Sam rolled his eyes. "Yeah, and I'm seriously thinking of getting you a collar with a tag that says 'if found, call Sam Winchester' on it."
'You'll never have to worry about that again,' Dean thought morosely. But what he said was, "You are not putting a collar on me."
Sam smirked, finding the conversation amusing even if he didn't want to show that he did. He glanced down at the keys in his hand. His good mood slipped a little and he frowned. "You sure you won't come?"
"Positive."
"And you're sure you want me to take the car?"
"Dude, the longer you pussy-foot around about it, the more I'm reconsidering," Dean griped.
"Okay, okay, I'm going." Sam offered a smile. He was excited again, back to eager about seeing his old friends. It was perverse, really, that Sam could be so psyched when Dean's whole world was about to fall apart.
"I'll see you later tonight," Sam said as he headed for the door.
When Sam opened the door to go, Dean almost stopped him. For a heartbeat, he almost called his brother back. He almost spilled his guts and told Sam everything.
For a split second, he almost wanted to take Sam up on the offer to run. Run from John Winchester.
But he didn't, and as he stood there mute he watched Sam leave.
When he was finally alone, his whole body seemed to fold. He made it to a bed and just fell. Each beat of his heart seemed hollow and lethargic. His lungs were lined with lead. He wanted to crawl into a dark hole and disappear. If resignation weren't so thick and absolute, he thought maybe he'd cry. Well, probably not, but if he were a lesser man and not Dean Winchester. If he were Sam, maybe.
He closed his eyes and thought of Skye. He thought of when he'd held her close, their mouths almost touching, and she'd whispered softly against his lips, 'I love you, Dean.'
He thought of her wolf, majestic and proud.
'I'm sorry,' he thought in abject misery, apologizing to what he could not say. Her memory, maybe. His wolf. Himself.
Then he opened his eyes, pulled out his phone, and called his dad.
"Dean?" John answered on the second ring.
Dean swallowed. "Yeah."
"You in town?"
"Yeah… just got in."
"Good. Well, you boys get on over here and let's do this," John said with his usual brusque authority. As if nothing in the world would dare contradict or defy him.
Dean's heart was pounding. "Sam's not coming."
There was a moment of silence on the other end. "Why?" John asked darkly, his voice edgy and savage. Dean knew what his dad was thinking; Sam was throwing some kind of fit in protest.
"I don't want him there," Dean answered resolutely.
That caused a few seconds of dead silence. Then John made a noncommittal noise and said, "All right. I'll see you in a few minutes, Dean. I'm in room twelve."

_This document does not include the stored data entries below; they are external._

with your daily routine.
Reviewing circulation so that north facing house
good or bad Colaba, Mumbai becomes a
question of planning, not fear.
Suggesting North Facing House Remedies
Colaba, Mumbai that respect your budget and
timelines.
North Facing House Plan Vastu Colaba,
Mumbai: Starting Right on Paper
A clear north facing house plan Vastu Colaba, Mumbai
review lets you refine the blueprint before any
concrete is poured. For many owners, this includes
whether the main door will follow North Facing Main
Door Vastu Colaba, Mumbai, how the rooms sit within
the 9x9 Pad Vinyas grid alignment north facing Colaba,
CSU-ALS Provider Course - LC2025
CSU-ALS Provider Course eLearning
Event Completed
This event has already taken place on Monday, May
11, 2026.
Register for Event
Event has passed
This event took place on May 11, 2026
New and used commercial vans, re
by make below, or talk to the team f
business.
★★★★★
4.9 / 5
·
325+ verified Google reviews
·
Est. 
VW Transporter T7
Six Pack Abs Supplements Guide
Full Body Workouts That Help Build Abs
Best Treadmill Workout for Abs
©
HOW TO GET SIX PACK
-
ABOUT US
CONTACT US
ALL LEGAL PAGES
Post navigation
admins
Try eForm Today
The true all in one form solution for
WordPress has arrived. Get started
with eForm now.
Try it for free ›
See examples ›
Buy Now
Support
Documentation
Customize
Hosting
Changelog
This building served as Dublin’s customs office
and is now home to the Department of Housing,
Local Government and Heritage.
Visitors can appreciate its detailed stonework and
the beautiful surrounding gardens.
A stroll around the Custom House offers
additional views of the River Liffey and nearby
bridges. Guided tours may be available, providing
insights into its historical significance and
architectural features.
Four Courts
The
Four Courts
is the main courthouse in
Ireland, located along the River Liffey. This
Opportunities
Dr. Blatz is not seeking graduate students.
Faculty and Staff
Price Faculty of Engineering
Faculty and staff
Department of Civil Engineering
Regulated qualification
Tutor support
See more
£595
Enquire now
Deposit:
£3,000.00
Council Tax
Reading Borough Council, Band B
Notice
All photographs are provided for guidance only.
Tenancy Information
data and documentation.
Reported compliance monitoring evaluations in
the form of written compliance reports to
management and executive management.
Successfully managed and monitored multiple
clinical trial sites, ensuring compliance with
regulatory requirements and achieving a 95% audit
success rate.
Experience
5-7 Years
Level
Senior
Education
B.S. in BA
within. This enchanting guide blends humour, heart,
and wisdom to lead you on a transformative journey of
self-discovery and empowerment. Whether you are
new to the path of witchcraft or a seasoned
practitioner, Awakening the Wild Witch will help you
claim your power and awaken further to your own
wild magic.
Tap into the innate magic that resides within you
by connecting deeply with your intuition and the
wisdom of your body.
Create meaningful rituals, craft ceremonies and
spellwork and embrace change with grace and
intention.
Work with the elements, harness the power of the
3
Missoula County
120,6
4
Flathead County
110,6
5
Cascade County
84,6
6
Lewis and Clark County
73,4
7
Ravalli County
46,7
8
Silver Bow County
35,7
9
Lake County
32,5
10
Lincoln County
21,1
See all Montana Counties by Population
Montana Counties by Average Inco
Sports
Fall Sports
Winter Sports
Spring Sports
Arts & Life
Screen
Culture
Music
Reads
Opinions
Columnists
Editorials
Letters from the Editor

"I'm on my way," Dean said woodenly and hung up. For a moment he couldn't move. Could barely breathe.
When he could finally manage movement, he called a cab to come pick him up.
When the cabbie honked outside his door, Dean set his cell phone on the nightstand and stood slowly, as though his body had been swapped for that of an eighty year old man. Dean picked up his room key but left the cell phone. He didn't want Sam calling him in the middle of… it. Any break, any moment of distraction, and he might lose his resolve to go through with it.
He left the room hoping Sam wouldn't call and wondering what would be left of Dean Winchester when he saw his brother again.